Secretário da Educação volta a
se reunir hoje com professores.

O secretário da Educação, Maurício Requião, está disposto a encaminhar o plano de carreira, cargos e salários dos professores da rede pública estadual à Assembléia Legislativa mesmo que não feche um acordo com a APP-Sindicato nas negociações sobre a proposta. Hoje, o secretário volta a se reunir com diretores da APP para continuar a discussão sobre a nova versão do projeto que pretende remeter à Assembléia na próxima semana.

Antes do encontro com o secretário, hoje, a direção da APP irá participar de uma reunião da Comissão de Educação da Assembléia Legislativa, às 11 horas, na sala das comissões. Os deputados que integram a comissão pretendem mediar um acordo entre o governo e a entidade que representa os professores. O presidente da comissão, deputado Tadeu Veneri (PT), disse que para o governo seria melhor que houvesse um entendimento com os professores para facilitar a aprovação do projeto na Assembléia.

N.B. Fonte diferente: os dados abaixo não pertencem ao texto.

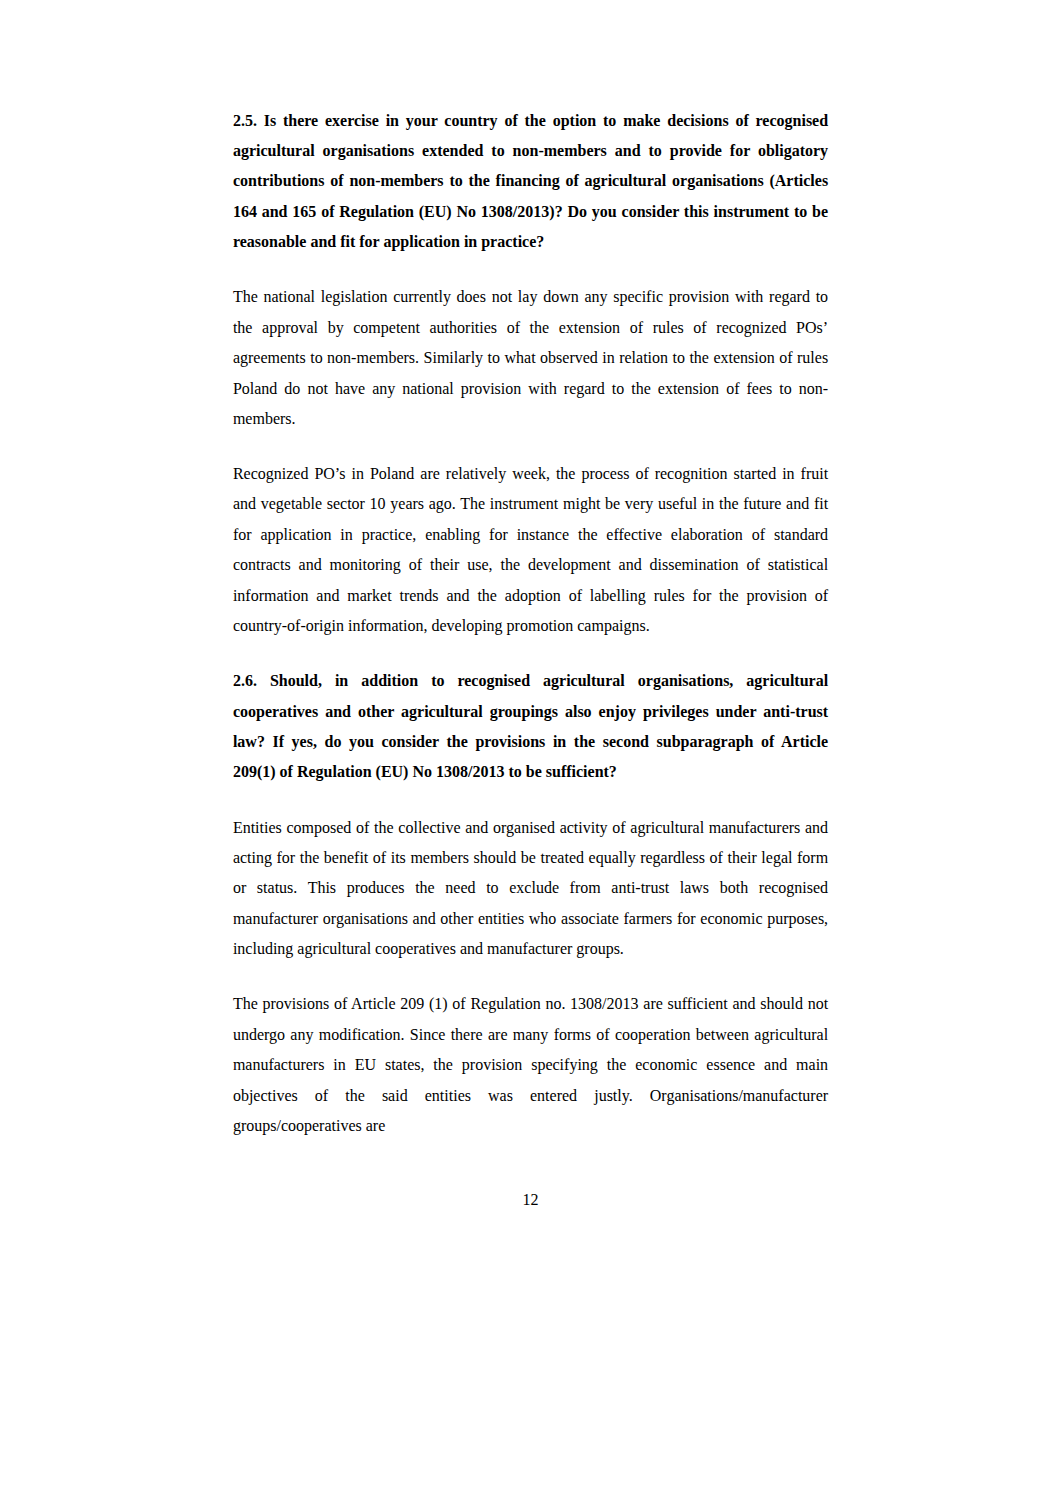2.5. Is there exercise in your country of the option to make decisions of recognised agricultural organisations extended to non-members and to provide for obligatory contributions of non-members to the financing of agricultural organisations (Articles 164 and 165 of Regulation (EU) No 1308/2013)? Do you consider this instrument to be reasonable and fit for application in practice?
The national legislation currently does not lay down any specific provision with regard to the approval by competent authorities of the extension of rules of recognized POs’ agreements to non-members. Similarly to what observed in relation to the extension of rules Poland do not have any national provision with regard to the extension of fees to non-members.
Recognized PO’s in Poland are relatively week, the process of recognition started in fruit and vegetable sector 10 years ago. The instrument might be very useful in the future and fit for application in practice, enabling for instance the effective elaboration of standard contracts and monitoring of their use, the development and dissemination of statistical information and market trends and the adoption of labelling rules for the provision of country-of-origin information, developing promotion campaigns.
2.6. Should, in addition to recognised agricultural organisations, agricultural cooperatives and other agricultural groupings also enjoy privileges under anti-trust law? If yes, do you consider the provisions in the second subparagraph of Article 209(1) of Regulation (EU) No 1308/2013 to be sufficient?
Entities composed of the collective and organised activity of agricultural manufacturers and acting for the benefit of its members should be treated equally regardless of their legal form or status. This produces the need to exclude from anti-trust laws both recognised manufacturer organisations and other entities who associate farmers for economic purposes, including agricultural cooperatives and manufacturer groups.
The provisions of Article 209 (1) of Regulation no. 1308/2013 are sufficient and should not undergo any modification. Since there are many forms of cooperation between agricultural manufacturers in EU states, the provision specifying the economic essence and main objectives of the said entities was entered justly. Organisations/manufacturer groups/cooperatives are
12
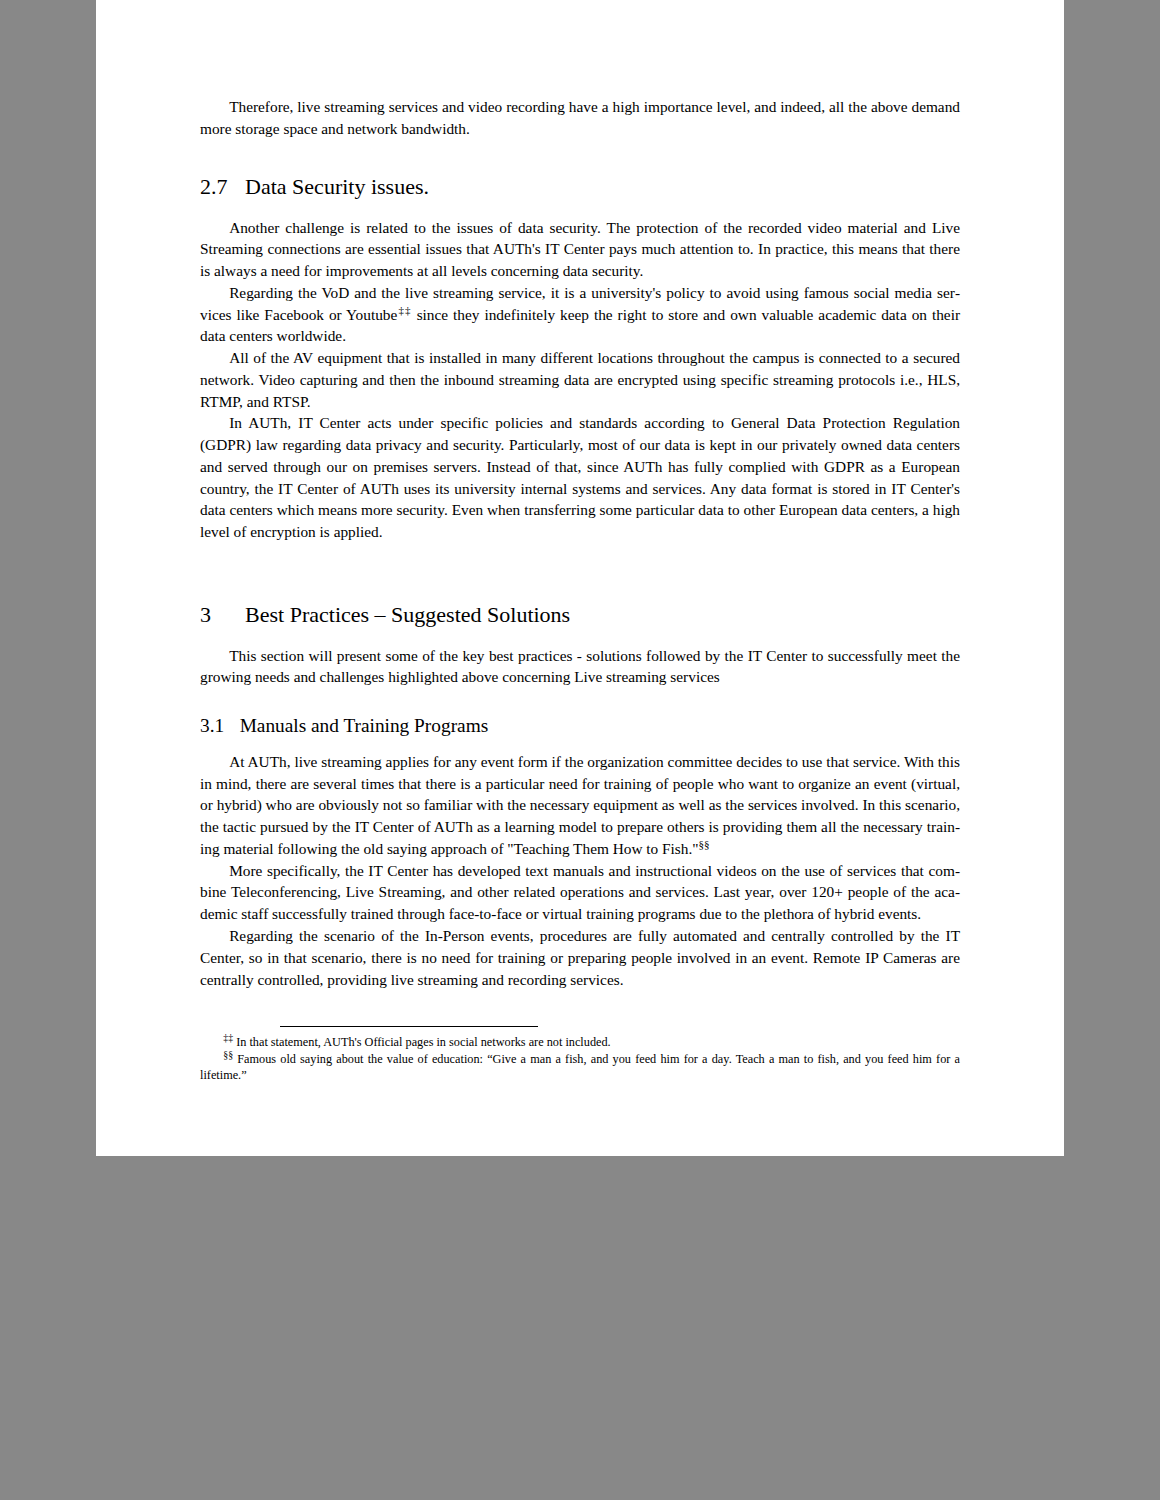Therefore, live streaming services and video recording have a high importance level, and indeed, all the above demand more storage space and network bandwidth.
2.7 Data Security issues.
Another challenge is related to the issues of data security. The protection of the recorded video material and Live Streaming connections are essential issues that AUTh's IT Center pays much attention to. In practice, this means that there is always a need for improvements at all levels concerning data security.
Regarding the VoD and the live streaming service, it is a university's policy to avoid using famous social media services like Facebook or Youtube‡‡ since they indefinitely keep the right to store and own valuable academic data on their data centers worldwide.
All of the AV equipment that is installed in many different locations throughout the campus is connected to a secured network. Video capturing and then the inbound streaming data are encrypted using specific streaming protocols i.e., HLS, RTMP, and RTSP.
In AUTh, IT Center acts under specific policies and standards according to General Data Protection Regulation (GDPR) law regarding data privacy and security. Particularly, most of our data is kept in our privately owned data centers and served through our on premises servers. Instead of that, since AUTh has fully complied with GDPR as a European country, the IT Center of AUTh uses its university internal systems and services. Any data format is stored in IT Center's data centers which means more security. Even when transferring some particular data to other European data centers, a high level of encryption is applied.
3 Best Practices – Suggested Solutions
This section will present some of the key best practices - solutions followed by the IT Center to successfully meet the growing needs and challenges highlighted above concerning Live streaming services
3.1 Manuals and Training Programs
At AUTh, live streaming applies for any event form if the organization committee decides to use that service. With this in mind, there are several times that there is a particular need for training of people who want to organize an event (virtual, or hybrid) who are obviously not so familiar with the necessary equipment as well as the services involved. In this scenario, the tactic pursued by the IT Center of AUTh as a learning model to prepare others is providing them all the necessary training material following the old saying approach of "Teaching Them How to Fish."§§
More specifically, the IT Center has developed text manuals and instructional videos on the use of services that combine Teleconferencing, Live Streaming, and other related operations and services. Last year, over 120+ people of the academic staff successfully trained through face-to-face or virtual training programs due to the plethora of hybrid events.
Regarding the scenario of the In-Person events, procedures are fully automated and centrally controlled by the IT Center, so in that scenario, there is no need for training or preparing people involved in an event. Remote IP Cameras are centrally controlled, providing live streaming and recording services.
‡‡ In that statement, AUTh's Official pages in social networks are not included.
§§ Famous old saying about the value of education: “Give a man a fish, and you feed him for a day. Teach a man to fish, and you feed him for a lifetime.”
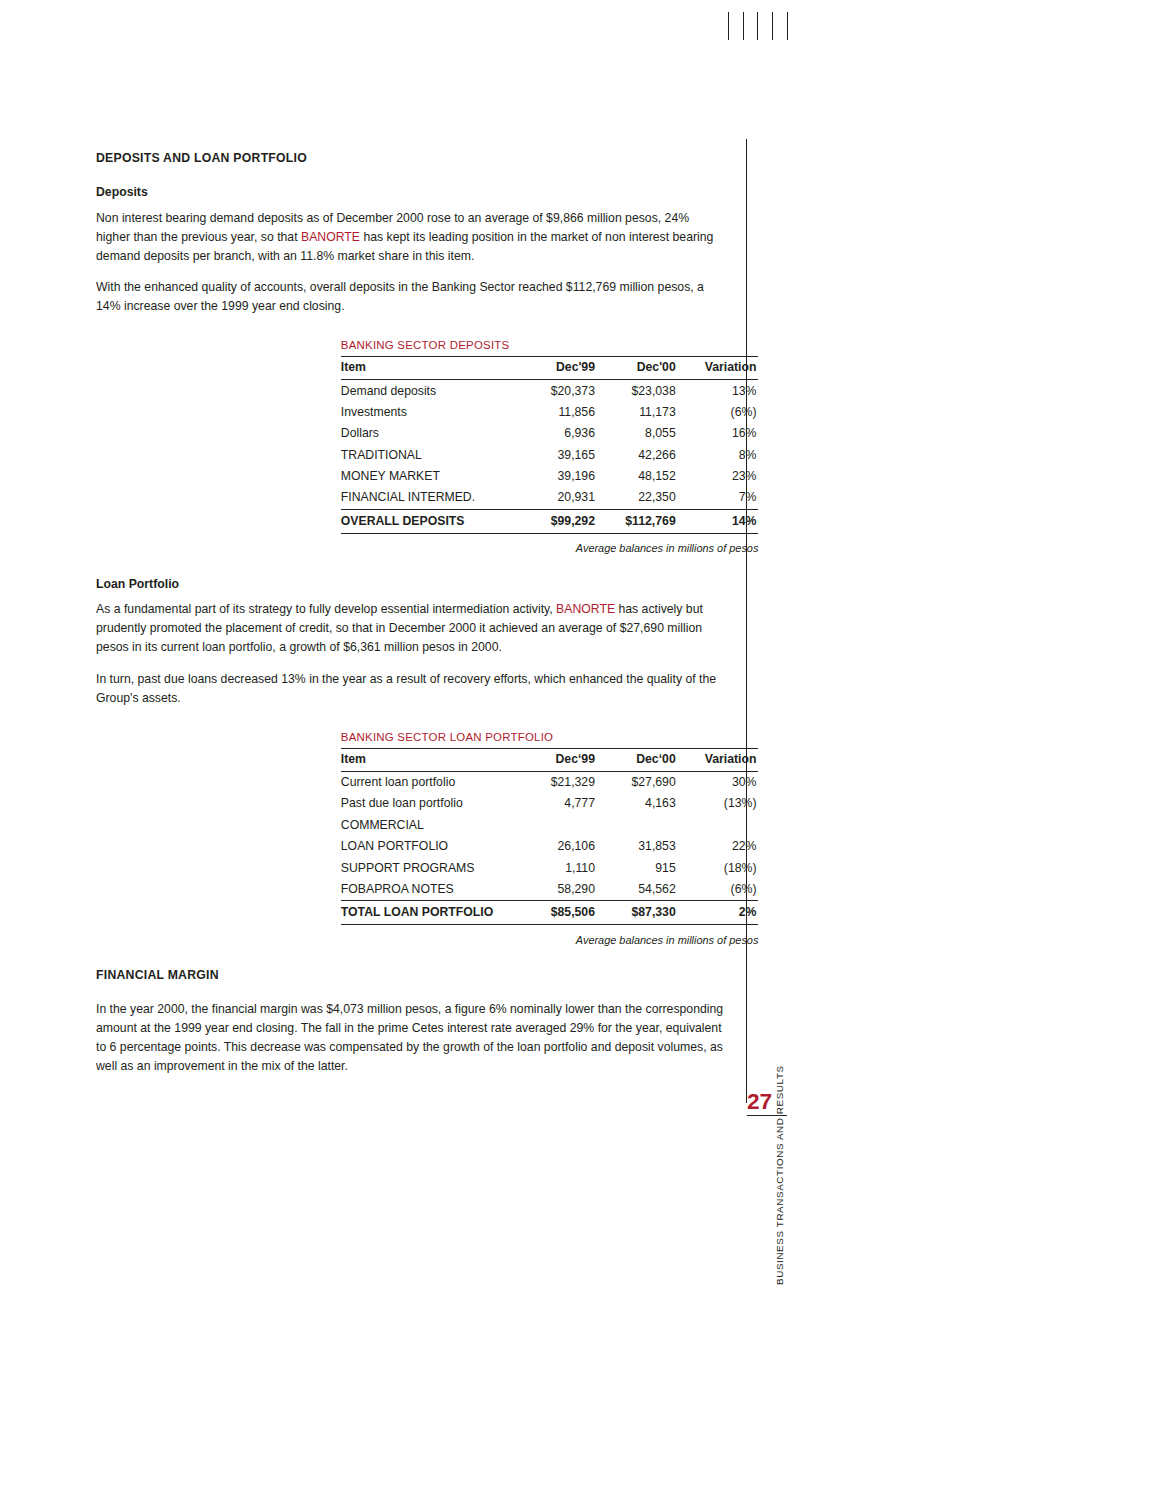Deposits and Loan Portfolio
Deposits
Non interest bearing demand deposits as of December 2000 rose to an average of $9,866 million pesos, 24% higher than the previous year, so that BANORTE has kept its leading position in the market of non interest bearing demand deposits per branch, with an 11.8% market share in this item.
With the enhanced quality of accounts, overall deposits in the Banking Sector reached $112,769 million pesos, a 14% increase over the 1999 year end closing.
Banking Sector Deposits
| Item | Dec'99 | Dec'00 | Variation |
| --- | --- | --- | --- |
| Demand deposits | $20,373 | $23,038 | 13% |
| Investments | 11,856 | 11,173 | (6%) |
| Dollars | 6,936 | 8,055 | 16% |
| TRADITIONAL | 39,165 | 42,266 | 8% |
| MONEY MARKET | 39,196 | 48,152 | 23% |
| FINANCIAL INTERMED. | 20,931 | 22,350 | 7% |
| OVERALL DEPOSITS | $99,292 | $112,769 | 14% |
Average balances in millions of pesos
Loan Portfolio
As a fundamental part of its strategy to fully develop essential intermediation activity, BANORTE has actively but prudently promoted the placement of credit, so that in December 2000 it achieved an average of $27,690 million pesos in its current loan portfolio, a growth of $6,361 million pesos in 2000.
In turn, past due loans decreased 13% in the year as a result of recovery efforts, which enhanced the quality of the Group's assets.
Banking Sector Loan Portfolio
| Item | Dec‘99 | Dec‘00 | Variation |
| --- | --- | --- | --- |
| Current loan portfolio | $21,329 | $27,690 | 30% |
| Past due loan portfolio | 4,777 | 4,163 | (13%) |
| COMMERCIAL | | | |
| LOAN PORTFOLIO | 26,106 | 31,853 | 22% |
| SUPPORT PROGRAMS | 1,110 | 915 | (18%) |
| FOBAPROA NOTES | 58,290 | 54,562 | (6%) |
| TOTAL LOAN PORTFOLIO | $85,506 | $87,330 | 2% |
Average balances in millions of pesos
Financial Margin
In the year 2000, the financial margin was $4,073 million pesos, a figure 6% nominally lower than the corresponding amount at the 1999 year end closing. The fall in the prime Cetes interest rate averaged 29% for the year, equivalent to 6 percentage points. This decrease was compensated by the growth of the loan portfolio and deposit volumes, as well as an improvement in the mix of the latter.
Business Transactions and Results
27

O presidente da APP-Sindicato, José Lemos, disse que a entidade está pronta para dialogar “até a exaustão”. Lemos afirmou que o esforço é para entrar em um acordo até a próxima quinta-feira, quando a APP reúne o seu conselho estadual em Curitiba. No sábado, dia 7, haverá uma assembléia geral da categoria que pode decidir por uma paralisação das atividades se o novo plano não contemplar as reivindicações apresentadas pela APP.

Sem acordo

Ontem, a APP anunciou que irá recorrer à Justiça para garantir o pagamento pelo estado das multas rescisórias devidas aos professores contratados pelo regime CLT (Consolidação das Leis do Trabalho) e que foram demitidos neste início de ano. A direção da APP se reuniu com o procurador-geral do Estado, Sérgio Botto de Lacerda, mas não houve acordo. Os professores dispensados receberão apenas o pagamento do mês e terão seu FGTS (Fundo de Garantia por Tempo de Serviço) liberado. O governo não concorda em pagar os 40% de multa sobre o FGTS, justificando que os contratos são nulos e não permitem esse pagamento.